Goal of the exercise. Here is the listing. Report each line in it that contains the string "yChannelSelector".
────────────────────
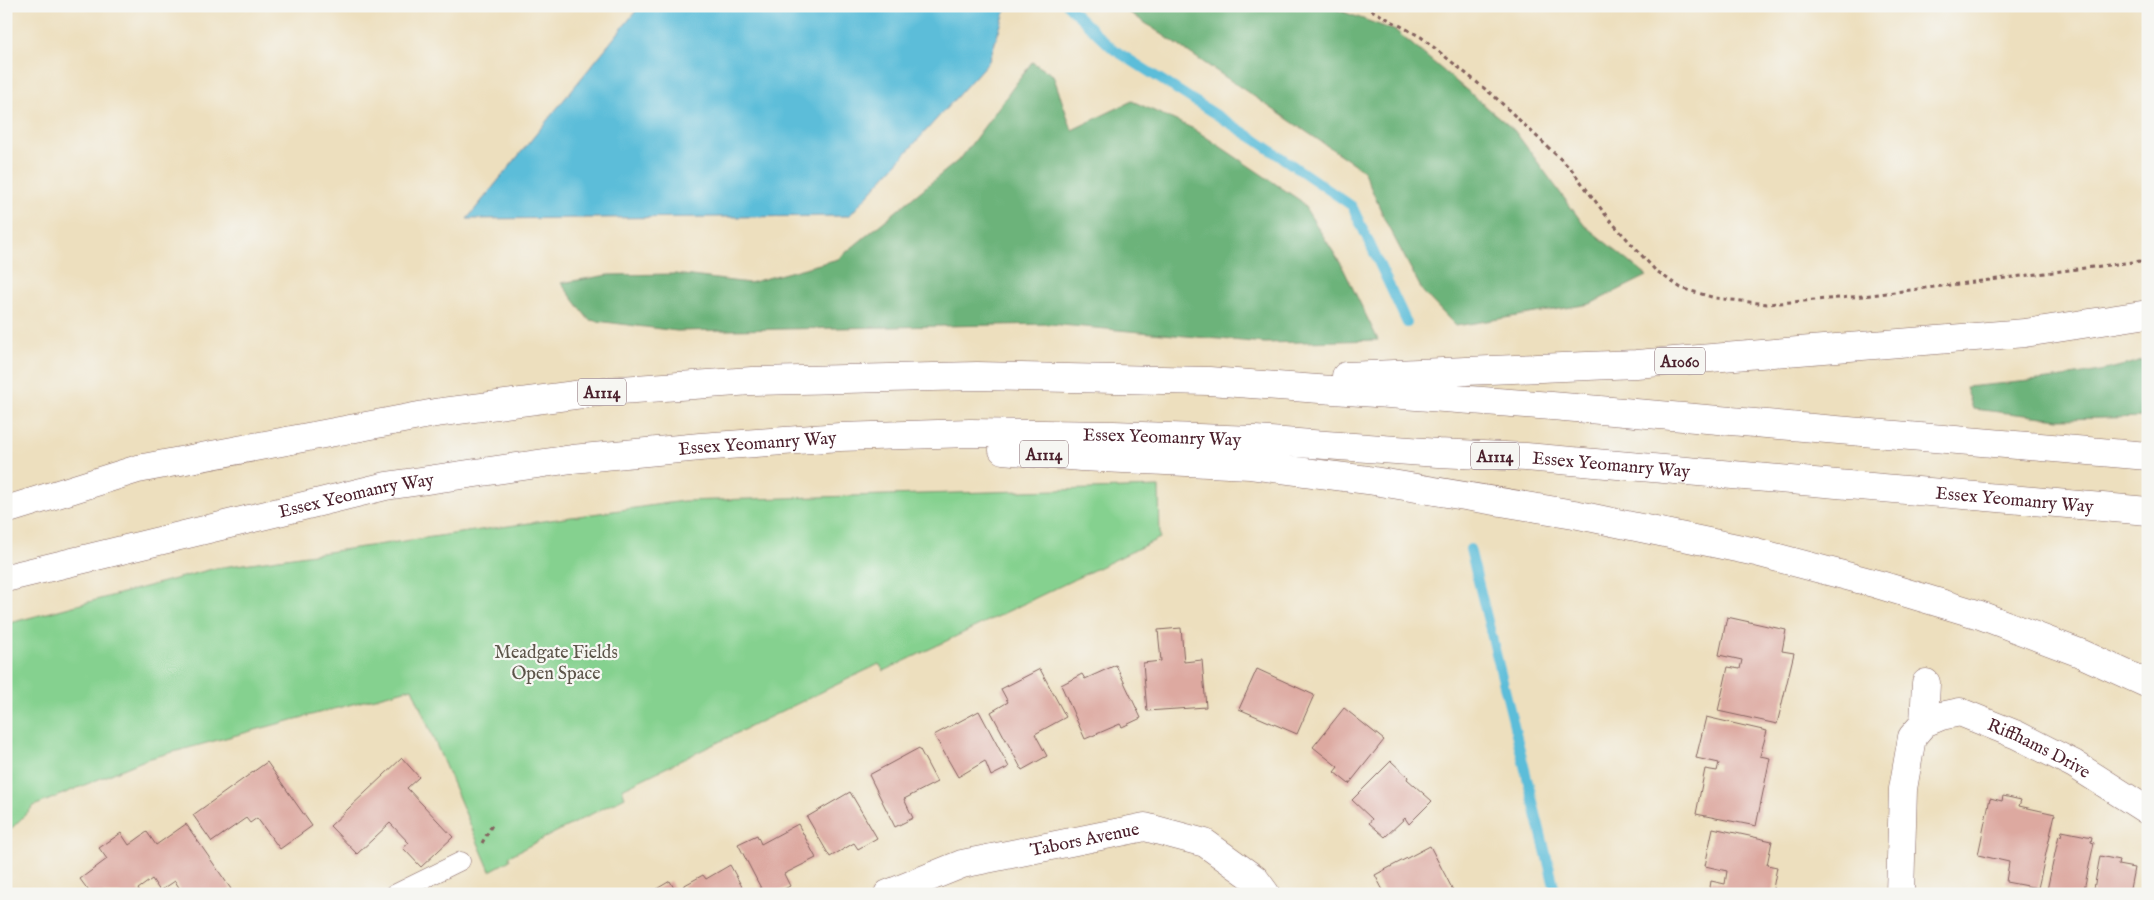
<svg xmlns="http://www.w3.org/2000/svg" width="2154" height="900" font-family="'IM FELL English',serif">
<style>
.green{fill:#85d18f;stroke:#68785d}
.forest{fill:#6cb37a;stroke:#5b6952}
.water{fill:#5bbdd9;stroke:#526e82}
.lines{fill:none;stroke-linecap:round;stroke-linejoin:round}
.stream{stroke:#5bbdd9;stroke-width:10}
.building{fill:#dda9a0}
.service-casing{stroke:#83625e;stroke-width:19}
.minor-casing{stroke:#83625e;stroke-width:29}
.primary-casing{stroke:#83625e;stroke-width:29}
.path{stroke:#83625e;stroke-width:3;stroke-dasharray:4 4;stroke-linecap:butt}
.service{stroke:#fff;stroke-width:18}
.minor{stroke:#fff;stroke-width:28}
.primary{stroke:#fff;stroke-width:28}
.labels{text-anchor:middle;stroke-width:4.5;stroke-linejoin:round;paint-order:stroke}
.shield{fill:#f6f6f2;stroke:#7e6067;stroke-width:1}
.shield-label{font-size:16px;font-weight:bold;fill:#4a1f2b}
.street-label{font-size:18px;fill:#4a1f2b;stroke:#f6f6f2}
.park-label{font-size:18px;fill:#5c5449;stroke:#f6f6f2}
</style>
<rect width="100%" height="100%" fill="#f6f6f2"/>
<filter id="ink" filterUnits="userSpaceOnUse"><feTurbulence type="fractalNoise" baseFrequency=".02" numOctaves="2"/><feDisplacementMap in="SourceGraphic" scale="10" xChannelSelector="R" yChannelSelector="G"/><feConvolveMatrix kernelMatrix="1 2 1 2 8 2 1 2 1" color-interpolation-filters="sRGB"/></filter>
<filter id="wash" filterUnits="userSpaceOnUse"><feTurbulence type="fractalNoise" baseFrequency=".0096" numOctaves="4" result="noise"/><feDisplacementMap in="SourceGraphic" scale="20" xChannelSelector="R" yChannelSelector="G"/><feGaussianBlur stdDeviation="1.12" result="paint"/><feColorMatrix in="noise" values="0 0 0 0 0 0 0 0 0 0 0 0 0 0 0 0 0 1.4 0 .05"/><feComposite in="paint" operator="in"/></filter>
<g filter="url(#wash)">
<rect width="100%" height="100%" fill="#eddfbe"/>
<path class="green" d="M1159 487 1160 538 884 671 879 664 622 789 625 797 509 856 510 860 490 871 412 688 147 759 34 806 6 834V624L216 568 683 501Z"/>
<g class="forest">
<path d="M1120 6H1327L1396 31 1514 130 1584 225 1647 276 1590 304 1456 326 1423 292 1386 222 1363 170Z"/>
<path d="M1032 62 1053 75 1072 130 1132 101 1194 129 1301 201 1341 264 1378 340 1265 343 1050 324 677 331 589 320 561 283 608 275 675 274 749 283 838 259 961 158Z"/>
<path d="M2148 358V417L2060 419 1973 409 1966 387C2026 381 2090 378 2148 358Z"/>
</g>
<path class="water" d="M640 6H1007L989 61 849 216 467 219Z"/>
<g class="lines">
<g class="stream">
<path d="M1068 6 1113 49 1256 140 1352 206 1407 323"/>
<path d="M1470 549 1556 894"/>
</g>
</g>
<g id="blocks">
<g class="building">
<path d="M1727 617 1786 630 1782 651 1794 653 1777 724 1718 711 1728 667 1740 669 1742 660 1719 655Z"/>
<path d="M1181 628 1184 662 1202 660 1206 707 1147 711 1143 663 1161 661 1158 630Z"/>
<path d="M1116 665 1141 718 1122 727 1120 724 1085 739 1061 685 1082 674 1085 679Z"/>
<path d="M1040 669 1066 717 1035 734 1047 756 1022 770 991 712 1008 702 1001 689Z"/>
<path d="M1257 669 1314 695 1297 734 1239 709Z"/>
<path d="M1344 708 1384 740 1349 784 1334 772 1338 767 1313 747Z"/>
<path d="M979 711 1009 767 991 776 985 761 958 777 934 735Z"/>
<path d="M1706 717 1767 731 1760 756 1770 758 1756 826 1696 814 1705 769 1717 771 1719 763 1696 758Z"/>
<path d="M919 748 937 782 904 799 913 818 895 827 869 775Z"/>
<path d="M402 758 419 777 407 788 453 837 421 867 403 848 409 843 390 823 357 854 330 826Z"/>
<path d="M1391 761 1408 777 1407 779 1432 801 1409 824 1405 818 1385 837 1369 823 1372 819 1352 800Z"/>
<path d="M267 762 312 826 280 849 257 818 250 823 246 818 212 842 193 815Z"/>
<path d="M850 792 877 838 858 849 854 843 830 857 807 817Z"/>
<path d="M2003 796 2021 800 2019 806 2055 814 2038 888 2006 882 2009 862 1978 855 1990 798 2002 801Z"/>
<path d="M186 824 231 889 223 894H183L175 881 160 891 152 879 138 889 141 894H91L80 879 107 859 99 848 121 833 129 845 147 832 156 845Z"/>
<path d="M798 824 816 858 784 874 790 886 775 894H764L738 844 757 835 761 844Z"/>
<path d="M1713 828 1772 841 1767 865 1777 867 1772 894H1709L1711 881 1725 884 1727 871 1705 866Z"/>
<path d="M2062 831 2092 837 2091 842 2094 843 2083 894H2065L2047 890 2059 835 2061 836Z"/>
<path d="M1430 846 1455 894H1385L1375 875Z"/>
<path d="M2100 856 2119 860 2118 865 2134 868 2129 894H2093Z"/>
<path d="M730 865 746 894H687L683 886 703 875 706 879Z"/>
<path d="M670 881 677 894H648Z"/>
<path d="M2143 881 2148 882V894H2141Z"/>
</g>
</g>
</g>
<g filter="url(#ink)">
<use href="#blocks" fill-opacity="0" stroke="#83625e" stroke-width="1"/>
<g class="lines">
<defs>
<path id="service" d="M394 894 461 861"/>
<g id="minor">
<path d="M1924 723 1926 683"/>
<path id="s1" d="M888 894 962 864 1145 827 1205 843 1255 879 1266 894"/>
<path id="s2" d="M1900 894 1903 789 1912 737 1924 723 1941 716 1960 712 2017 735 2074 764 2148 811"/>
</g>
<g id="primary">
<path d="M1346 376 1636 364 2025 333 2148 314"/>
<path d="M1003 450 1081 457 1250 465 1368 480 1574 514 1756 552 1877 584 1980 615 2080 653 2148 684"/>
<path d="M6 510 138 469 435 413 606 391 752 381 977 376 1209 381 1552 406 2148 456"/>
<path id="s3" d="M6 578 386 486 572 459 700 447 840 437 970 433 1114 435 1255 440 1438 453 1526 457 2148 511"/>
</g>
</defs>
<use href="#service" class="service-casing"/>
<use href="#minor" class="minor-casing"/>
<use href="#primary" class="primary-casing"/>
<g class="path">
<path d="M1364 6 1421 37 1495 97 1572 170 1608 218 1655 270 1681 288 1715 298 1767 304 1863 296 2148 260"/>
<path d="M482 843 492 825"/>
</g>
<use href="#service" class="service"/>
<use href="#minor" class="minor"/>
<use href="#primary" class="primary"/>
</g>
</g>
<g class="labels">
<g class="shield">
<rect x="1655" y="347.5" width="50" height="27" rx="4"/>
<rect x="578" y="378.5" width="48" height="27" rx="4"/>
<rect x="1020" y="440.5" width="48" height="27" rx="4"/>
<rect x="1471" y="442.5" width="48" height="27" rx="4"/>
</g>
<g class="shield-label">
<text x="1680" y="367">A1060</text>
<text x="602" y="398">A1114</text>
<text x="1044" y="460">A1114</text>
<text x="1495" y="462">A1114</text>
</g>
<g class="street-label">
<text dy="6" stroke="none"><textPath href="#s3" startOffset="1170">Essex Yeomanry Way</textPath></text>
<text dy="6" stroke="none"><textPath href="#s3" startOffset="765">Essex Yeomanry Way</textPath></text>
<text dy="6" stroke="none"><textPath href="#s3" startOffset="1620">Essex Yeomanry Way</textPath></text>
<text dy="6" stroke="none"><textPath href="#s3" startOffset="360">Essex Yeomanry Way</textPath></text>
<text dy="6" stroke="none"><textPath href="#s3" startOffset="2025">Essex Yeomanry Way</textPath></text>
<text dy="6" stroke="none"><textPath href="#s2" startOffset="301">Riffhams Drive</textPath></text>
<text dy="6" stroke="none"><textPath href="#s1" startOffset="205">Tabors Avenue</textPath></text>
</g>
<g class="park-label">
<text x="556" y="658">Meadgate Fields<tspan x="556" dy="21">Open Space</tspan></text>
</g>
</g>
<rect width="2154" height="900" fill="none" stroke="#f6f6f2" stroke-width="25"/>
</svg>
────────────────────
Problem solution.
<filter id="ink" filterUnits="userSpaceOnUse"><feTurbulence type="fractalNoise" baseFrequency=".02" numOctaves="2"/><feDisplacementMap in="SourceGraphic" scale="10" xChannelSelector="R" yChannelSelector="G"/><feConvolveMatrix kernelMatrix="1 2 1 2 8 2 1 2 1" color-interpolation-filters="sRGB"/></filter>
<filter id="wash" filterUnits="userSpaceOnUse"><feTurbulence type="fractalNoise" baseFrequency=".0096" numOctaves="4" result="noise"/><feDisplacementMap in="SourceGraphic" scale="20" xChannelSelector="R" yChannelSelector="G"/><feGaussianBlur stdDeviation="1.12" result="paint"/><feColorMatrix in="noise" values="0 0 0 0 0 0 0 0 0 0 0 0 0 0 0 0 0 1.4 0 .05"/><feComposite in="paint" operator="in"/></filter>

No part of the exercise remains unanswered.